# Calibration diagrams



## Guest (Dec 28, 2007)

After many hours in the past few days and today, I am totaly confused. Reading posts and switching back and forth from one post to another I'm lost. Somewhere I saw a diagram on hooking the items up to do a soundcard calibration with the 802 in the mix. Can somebody please direct me to it. Thanks Tom:scratchhead:


----------



## brucek (Apr 11, 2006)

You simply want to include the 802 in the loop from the soundcard line-out to the soundcard line-in when you do the calibration. When you save the soundcard cal file, the response anomolies will be in there, along with the soundcards response anaomolies.

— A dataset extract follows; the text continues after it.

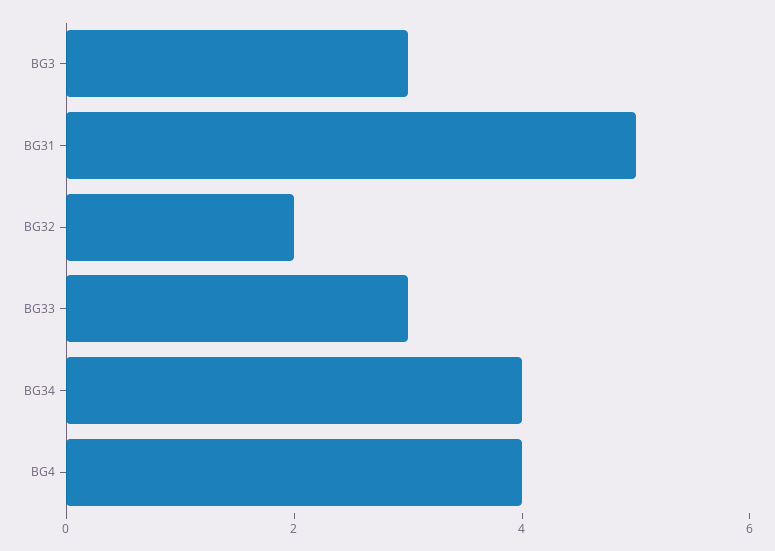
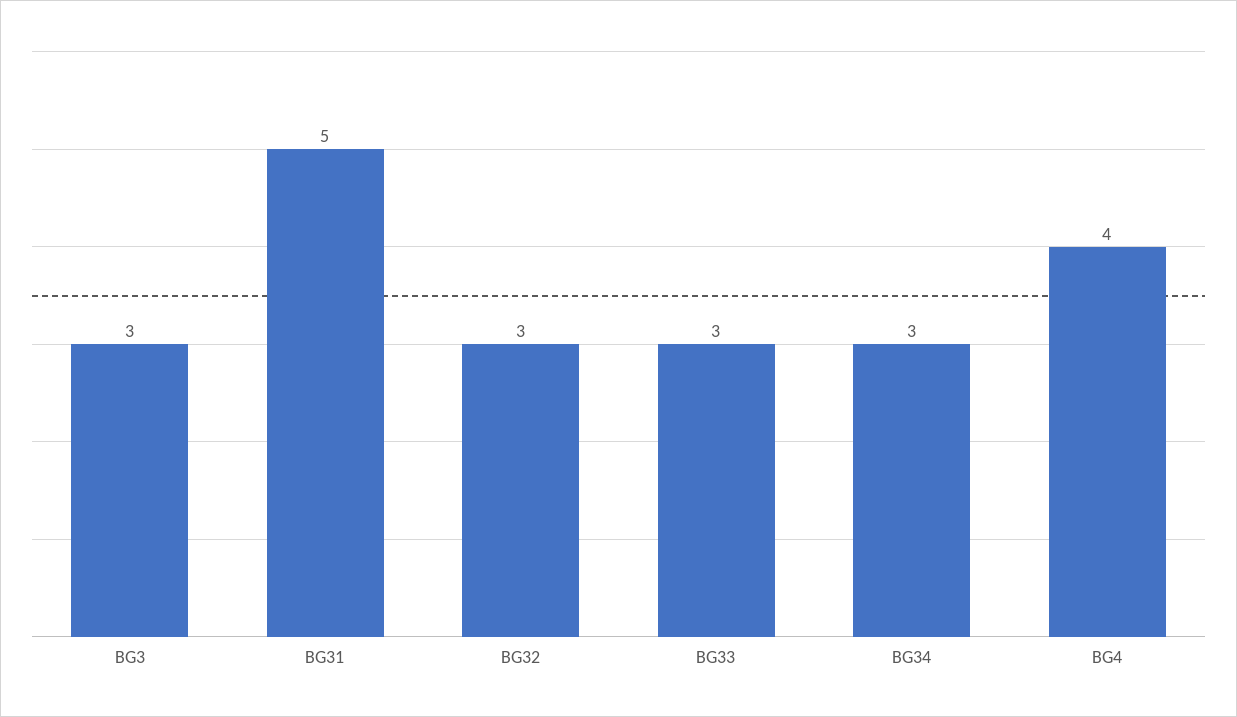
BG32: 2 -> 3
BG34: 4 -> 3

That way, the response of the mixer is compensated for and won't effect the measurements.

Here's a pic of my 802 with the two cables connected. The gray cable on the left comes from the soundcard line-out and the red cable on the right goes to the soundcard line-in. You have to play around a bit with the levels, but no big deal.








.

Make sense?

brucek


----------



## boone (Dec 27, 2008)

Bruce,

Do you still recommend including the ub802 in the soundcard calibration process?
Thanks.

Boone


----------



## brucek (Apr 11, 2006)

> Do you still recommend including the ub802 in the soundcard calibration process?


Yes, it's a one time measurement to create the file and you're done.

brucek


----------